TEXT EXCERPT:
Lots of factors go into who Americans select as their President. Foreign policy, tax policy, social issues, etc. The stock market is usually not a big consideration. If it was, George W. Bush wouldn’t have had a prayer against Al Gore, as the market more than doubled under Clinton’s last term. And Mitt Romney would be the Republican equivalent of Walter Mondale after President Obama’s 69.6% bull market.
I here cease to quote from young Lichtenfeld and again thank him for his very useful seasonal note to us.
It seems to me that young Lichtenfeld‘s message very much mirrors my own: buy and hold good quality stocks!!!! And this message is likewise redolent of my aged uncle’s long ago admonition to me: “Little Giovanni, the most important thing in life is not money. The most important thing in life is MY MONEY!!”
Mr. Romney’s 47% v. 53% edges ever close to the 50 yards line–a fiscal abyss from which no return is possible.
In America today, takers rob makers whilst police and politicians earn handsome sums aiding and abetting the robbers.
Today, I am indebted to young Mr. Bill Bonner, Chairman, Bonner & Partners, who sends us the follow note about “watching the zombies.” It is suggestive of a debate that ought to have been enjoined by the Party of Weak Men, my own, against the hilarious dictates of the sulking, pouting, self-aggrandizing, Children’s Party, not my own, the past election cycle.
My Party, the Party of congenitally, weak men, backed down instead of standing up when Mr. Romney was quoted as saying, essentially, that one-half of the country was carrying the other half on its back–not to mention half of the rest of the world now supported as wards of the American free money machine.
Actually the breakout was, I think, 53% vice 47% makers over takers–counting only the American burden, ignoring the rest of the world perched on the backs of the American makers. Accessing the, solely American, field position, 53-47 in favor of makers seemed to me at the time a breakout suggestive of a, cautionary, tepid, hope for salvation.
My Party, ever ready to throw a race that can’t be lost, if only to avoid dealing with real issues, failed to enjoin the debate, the premise of which ought to have been this: once that breakout of takers over makers crosses the 50 yards line, we’re toast–by which meaning, at that point, more than a majority have a vital, tangible, self-interest in perpetuating a government that takes from the producing class and gives to the idle class.
Retreat from a position 50+ yards line benefiting takers over makers is not possible and thus, is, game over for US as a nation of any consequence.
Quite naturally, that issue was abandoned in terror and fright by my Party, Party of the weak man, when air-headed news girls expressed chagrin that Mr. Romney was “being mean to the sick people, little babies and the poor.” Heavens!!!
Mr. Romney, of course disavowed his own words and ran a campaign in which he said, essentially, nothing, except that he was proud to say he was not the incumbent–a platform that, on paper, made good sense given the intense enmity–in fact far too nice a word, but this is a family program–that the Americans hold for that incumbent.
The weak Party, my Party, lost, as usual. The Children’s Party, not my Party, won, as usual. Mr. Bonner, sends us an interesting spin on these takers v. makers events and, suggests, implicitly, what might have been had my Party only been brave—just this once. But of course, that can never be.

EXCERPTED RECORDS:

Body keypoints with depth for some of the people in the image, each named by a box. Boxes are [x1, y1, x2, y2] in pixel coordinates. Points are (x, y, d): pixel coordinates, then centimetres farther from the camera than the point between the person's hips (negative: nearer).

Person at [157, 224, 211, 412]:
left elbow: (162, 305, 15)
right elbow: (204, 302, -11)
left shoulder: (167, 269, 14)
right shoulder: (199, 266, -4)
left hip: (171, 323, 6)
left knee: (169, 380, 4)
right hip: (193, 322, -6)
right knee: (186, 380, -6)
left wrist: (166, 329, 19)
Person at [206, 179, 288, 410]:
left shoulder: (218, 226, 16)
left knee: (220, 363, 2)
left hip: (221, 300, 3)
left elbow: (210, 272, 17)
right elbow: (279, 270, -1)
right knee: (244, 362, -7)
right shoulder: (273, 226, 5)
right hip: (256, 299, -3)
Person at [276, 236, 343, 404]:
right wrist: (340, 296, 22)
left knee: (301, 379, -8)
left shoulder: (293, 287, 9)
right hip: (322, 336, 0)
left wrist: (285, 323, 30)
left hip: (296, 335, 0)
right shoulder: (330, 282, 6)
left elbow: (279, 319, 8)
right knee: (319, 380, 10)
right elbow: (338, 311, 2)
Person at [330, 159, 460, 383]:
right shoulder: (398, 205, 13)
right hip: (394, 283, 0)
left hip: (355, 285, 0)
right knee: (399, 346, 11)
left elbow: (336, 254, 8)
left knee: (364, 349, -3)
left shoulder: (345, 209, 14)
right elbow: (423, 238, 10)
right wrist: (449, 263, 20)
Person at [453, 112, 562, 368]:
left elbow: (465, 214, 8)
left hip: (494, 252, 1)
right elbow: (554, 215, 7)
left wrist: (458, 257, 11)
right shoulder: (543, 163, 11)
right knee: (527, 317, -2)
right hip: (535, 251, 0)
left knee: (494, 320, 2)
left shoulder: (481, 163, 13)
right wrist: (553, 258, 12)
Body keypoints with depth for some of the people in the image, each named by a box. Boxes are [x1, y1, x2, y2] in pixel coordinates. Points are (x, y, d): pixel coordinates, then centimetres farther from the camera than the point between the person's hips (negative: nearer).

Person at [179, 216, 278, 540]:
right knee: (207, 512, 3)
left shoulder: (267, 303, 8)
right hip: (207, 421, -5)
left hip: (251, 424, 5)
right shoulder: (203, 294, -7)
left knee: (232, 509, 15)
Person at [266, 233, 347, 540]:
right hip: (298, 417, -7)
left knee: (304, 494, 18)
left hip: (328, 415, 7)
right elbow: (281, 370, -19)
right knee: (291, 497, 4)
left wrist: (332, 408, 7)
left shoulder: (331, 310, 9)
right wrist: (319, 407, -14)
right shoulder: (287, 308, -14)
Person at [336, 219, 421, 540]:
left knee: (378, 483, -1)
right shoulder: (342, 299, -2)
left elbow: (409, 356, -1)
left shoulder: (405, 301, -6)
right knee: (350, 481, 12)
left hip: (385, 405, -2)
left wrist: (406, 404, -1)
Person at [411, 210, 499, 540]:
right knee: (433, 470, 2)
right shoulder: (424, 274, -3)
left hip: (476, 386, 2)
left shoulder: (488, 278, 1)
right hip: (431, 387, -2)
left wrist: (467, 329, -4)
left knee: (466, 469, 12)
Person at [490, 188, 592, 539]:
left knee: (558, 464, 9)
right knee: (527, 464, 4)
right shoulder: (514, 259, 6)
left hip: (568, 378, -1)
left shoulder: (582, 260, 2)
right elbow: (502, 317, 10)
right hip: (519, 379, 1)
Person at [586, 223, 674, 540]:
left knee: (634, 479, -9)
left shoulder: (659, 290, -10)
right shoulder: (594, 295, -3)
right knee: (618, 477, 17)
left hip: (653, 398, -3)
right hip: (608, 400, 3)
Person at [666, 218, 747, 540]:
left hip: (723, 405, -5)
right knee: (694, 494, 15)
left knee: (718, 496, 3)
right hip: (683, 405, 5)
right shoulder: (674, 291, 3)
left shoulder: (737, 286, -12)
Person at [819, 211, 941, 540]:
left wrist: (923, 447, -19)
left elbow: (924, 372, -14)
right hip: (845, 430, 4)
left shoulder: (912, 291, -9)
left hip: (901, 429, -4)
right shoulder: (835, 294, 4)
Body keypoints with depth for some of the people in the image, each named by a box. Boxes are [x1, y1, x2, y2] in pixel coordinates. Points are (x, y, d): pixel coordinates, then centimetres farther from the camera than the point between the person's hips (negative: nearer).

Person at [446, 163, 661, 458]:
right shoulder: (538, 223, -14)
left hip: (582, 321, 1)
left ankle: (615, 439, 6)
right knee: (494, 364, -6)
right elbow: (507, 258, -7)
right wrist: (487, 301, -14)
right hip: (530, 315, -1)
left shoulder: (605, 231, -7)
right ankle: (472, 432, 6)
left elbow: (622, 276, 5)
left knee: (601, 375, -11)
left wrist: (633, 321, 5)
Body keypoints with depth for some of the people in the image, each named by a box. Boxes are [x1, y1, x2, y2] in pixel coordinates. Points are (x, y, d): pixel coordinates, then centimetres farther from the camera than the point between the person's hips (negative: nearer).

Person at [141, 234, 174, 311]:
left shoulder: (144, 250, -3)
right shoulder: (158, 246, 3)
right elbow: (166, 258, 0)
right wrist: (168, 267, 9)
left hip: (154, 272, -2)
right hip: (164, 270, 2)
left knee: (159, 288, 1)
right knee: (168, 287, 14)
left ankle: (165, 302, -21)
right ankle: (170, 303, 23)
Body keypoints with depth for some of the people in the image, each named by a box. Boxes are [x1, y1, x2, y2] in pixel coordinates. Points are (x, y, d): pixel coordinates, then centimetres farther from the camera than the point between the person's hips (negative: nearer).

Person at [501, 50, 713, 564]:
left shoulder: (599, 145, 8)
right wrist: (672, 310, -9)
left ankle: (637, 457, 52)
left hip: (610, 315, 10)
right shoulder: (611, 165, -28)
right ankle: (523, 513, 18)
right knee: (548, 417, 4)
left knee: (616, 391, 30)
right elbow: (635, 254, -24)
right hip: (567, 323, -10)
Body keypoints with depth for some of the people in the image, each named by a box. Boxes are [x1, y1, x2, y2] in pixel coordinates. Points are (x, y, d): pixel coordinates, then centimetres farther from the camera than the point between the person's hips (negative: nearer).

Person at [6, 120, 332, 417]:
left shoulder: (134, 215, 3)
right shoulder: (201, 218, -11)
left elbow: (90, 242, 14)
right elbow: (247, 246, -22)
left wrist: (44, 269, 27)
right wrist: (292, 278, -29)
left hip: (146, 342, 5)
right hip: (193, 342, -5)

COMPLETE THE FOLLOWING:
1. List every person named in the paragraph of the political commentary that begins "Lots of factors go into".
2. According to the political commentary, what position does Bill Bonner hold?
3. Continue the political commentary after its final sentence.
The material has no connection to the political commentary.

ANSWERS BY ITEM NUMBER:
1. George W. Bush, Al Gore, Clinton, Mitt Romney, Walter Mondale, President Obama

2. He is Chairman of Bonner & Partners.

3.
That all said, while I am happy to introduce you to Mr. Bonner and his interesting, on topic, note of today, I take substantial quarrel with him respecting a certain Mr. Grover Norquist, the self-styled anti-taxation fella. Mr. Bonner seems today enamored of Mr. Grover Norquist. He oughtn’t to be.
But then, Mr. Bonner hails from Baltimore, so I make due considerations.
Mr. Grover Norquist, the anti-tax fella, has been around this city, Washington, for a good number of years selling his pots and pans amongst the unseemly carnival of other hucksters and salesmen found here feeding off the corpus politic in general. Grover likewise is but part of a very large and very comfortable cabal of hucksters and highwaymen that feeds in specifics on the faux debates that are called here “substantial and pressing, even dire, life or death, differences of opinion,” but that are, in reality, simply different fellas making different, very loud noises, the purpose of which is, not to make things better for the nation as they purport, but rather to further feather their own, already very well-appointed nests, selling more of their pots and pans.
Like all door to door men at Washington, Grover started small and soon became hardened of rejection by the overstrained real housewives of this city who slammed the door many times in young Grover’s face. So many hucksters selling pots and pans make the customers cold and callous, but Grover was persistent—which counts for a great deal in sales. His Mommy cautioned baby Grover, just starting out as a door to door man, that “Girls already have far more pots and pans than they will ever need—creating a condition, called, I think, in academic economics, ‘market saturation.’” You are free to check, if you are very bored today, the academic lingo with a fellow called Krugman, another pan-banger at Washington selling, I think, a line called “credentialed economics with a Nobel Prize to boot.” Who cannot but like it here?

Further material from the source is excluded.